▸ **Extracted material**:

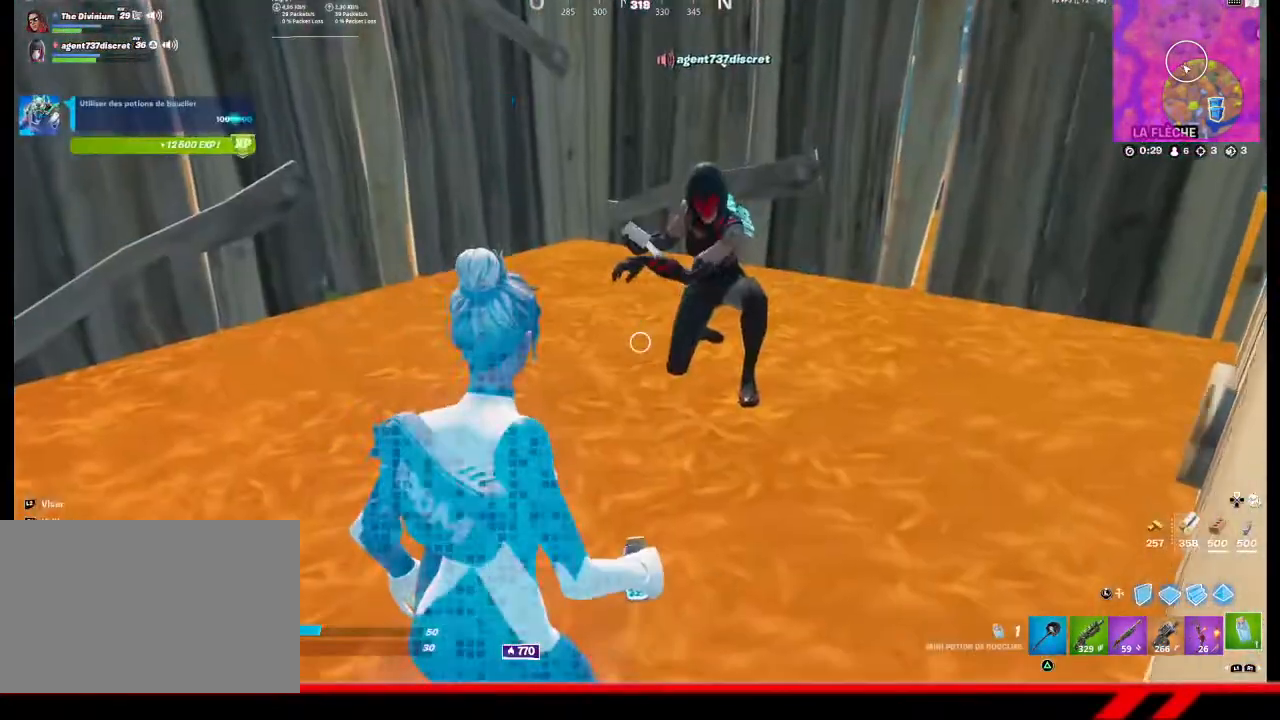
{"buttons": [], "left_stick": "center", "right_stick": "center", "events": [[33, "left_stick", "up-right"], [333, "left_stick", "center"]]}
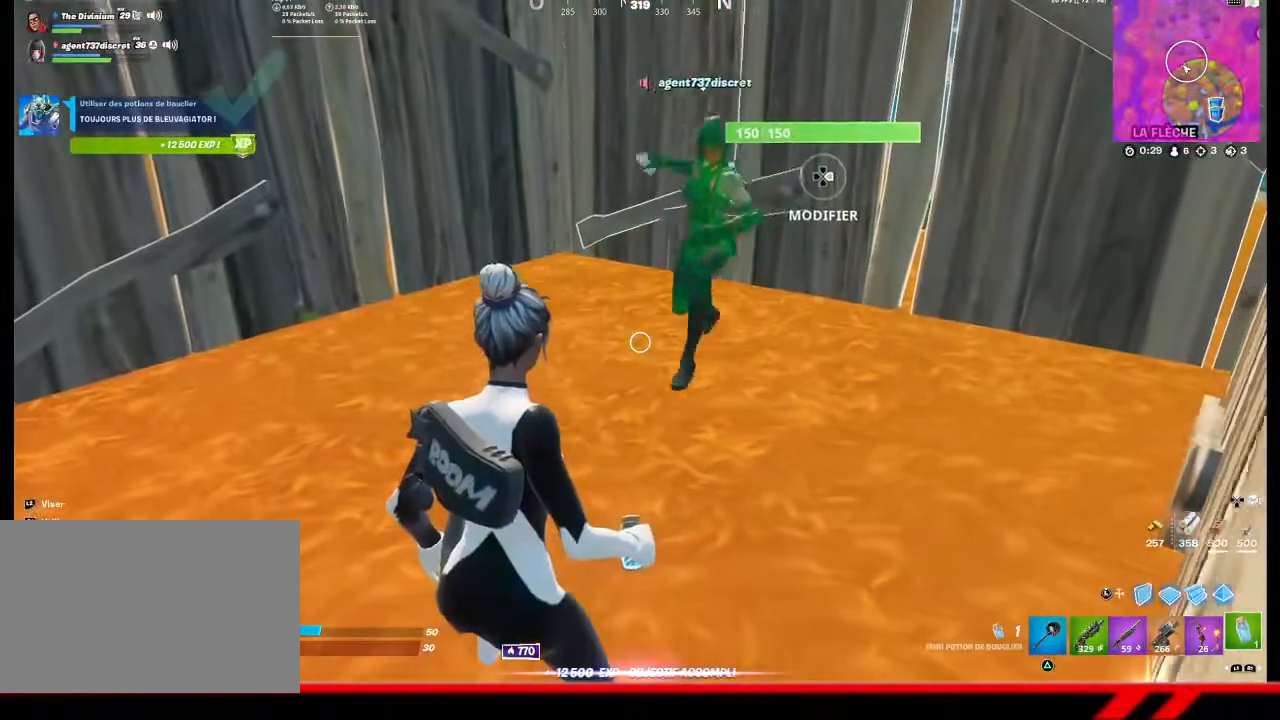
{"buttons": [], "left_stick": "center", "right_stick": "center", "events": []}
...
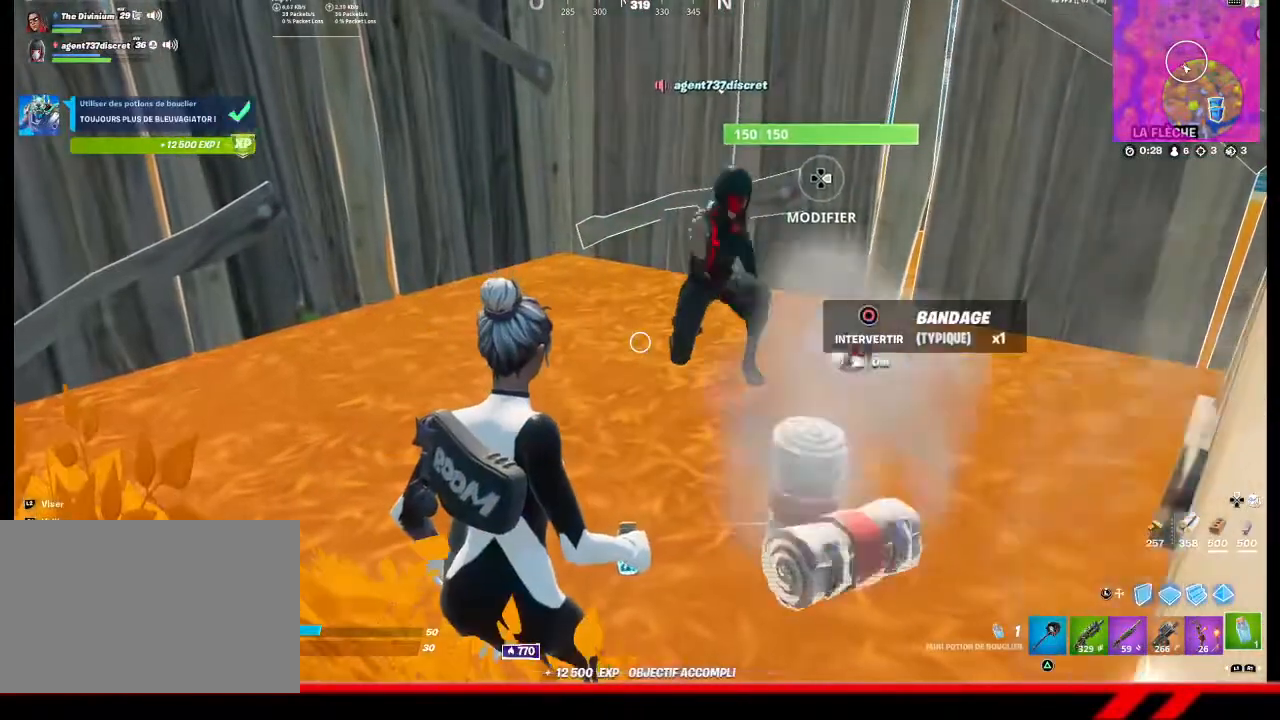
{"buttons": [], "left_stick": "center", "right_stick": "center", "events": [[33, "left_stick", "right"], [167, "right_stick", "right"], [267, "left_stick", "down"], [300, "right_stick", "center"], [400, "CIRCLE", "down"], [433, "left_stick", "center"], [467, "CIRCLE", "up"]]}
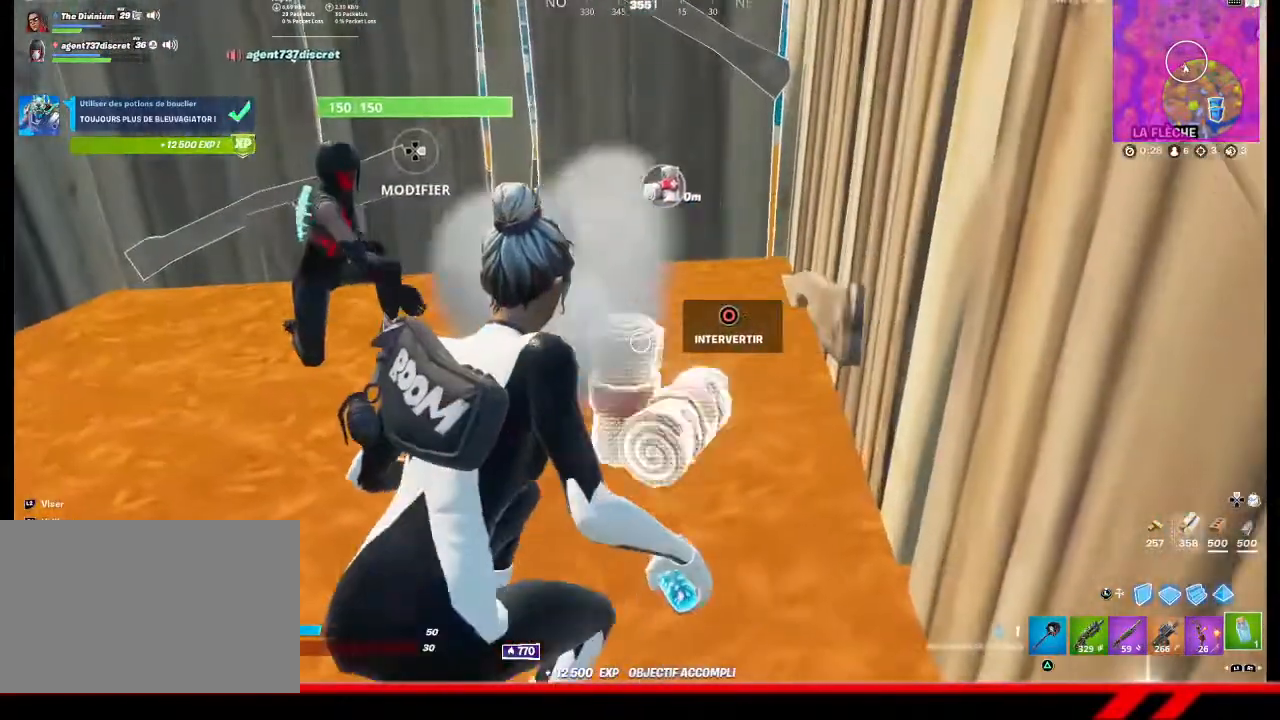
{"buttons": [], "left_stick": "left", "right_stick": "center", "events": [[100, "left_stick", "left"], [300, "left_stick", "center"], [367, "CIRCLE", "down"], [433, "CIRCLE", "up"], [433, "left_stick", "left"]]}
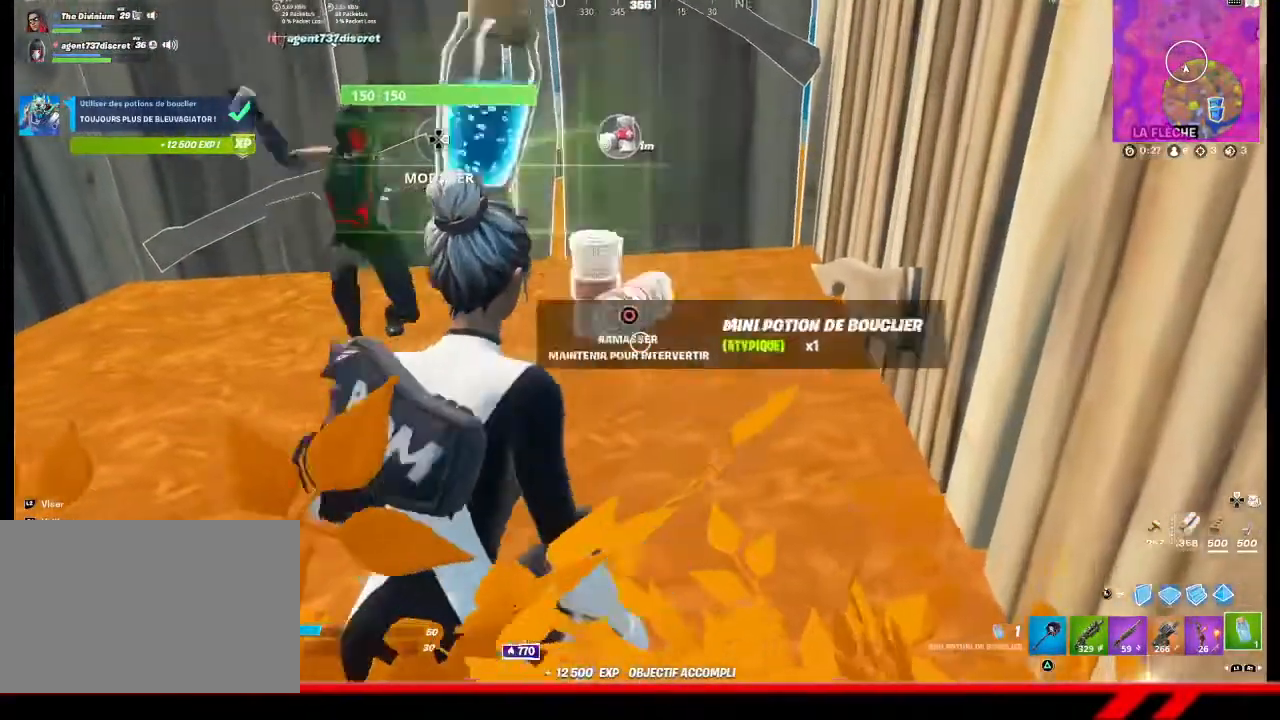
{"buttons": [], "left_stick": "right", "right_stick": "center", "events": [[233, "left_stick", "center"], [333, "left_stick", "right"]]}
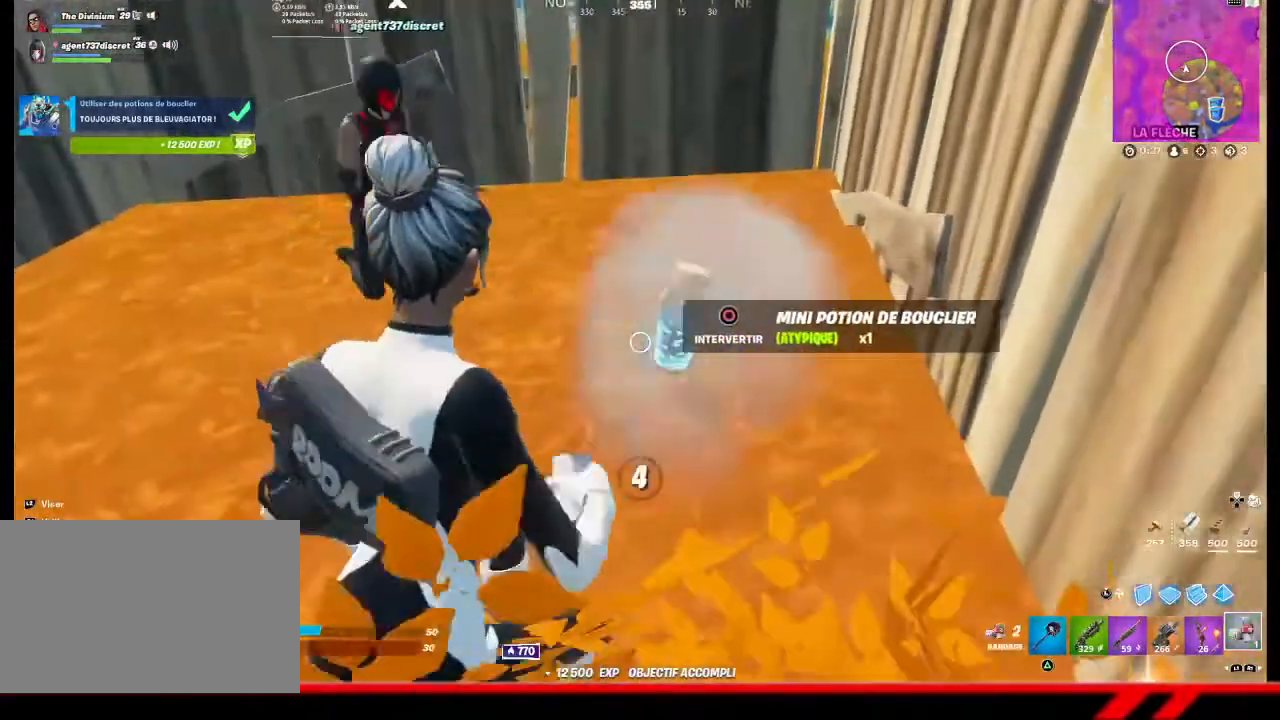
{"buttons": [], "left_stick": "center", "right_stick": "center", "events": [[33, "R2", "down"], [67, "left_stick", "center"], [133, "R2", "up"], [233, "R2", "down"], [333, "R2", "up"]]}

▸ **What you need to do**:
Every line in the data above that contains the word "CIRCLE" counts; report how many there are and nothing more.

▸ **Reply to the task**:
2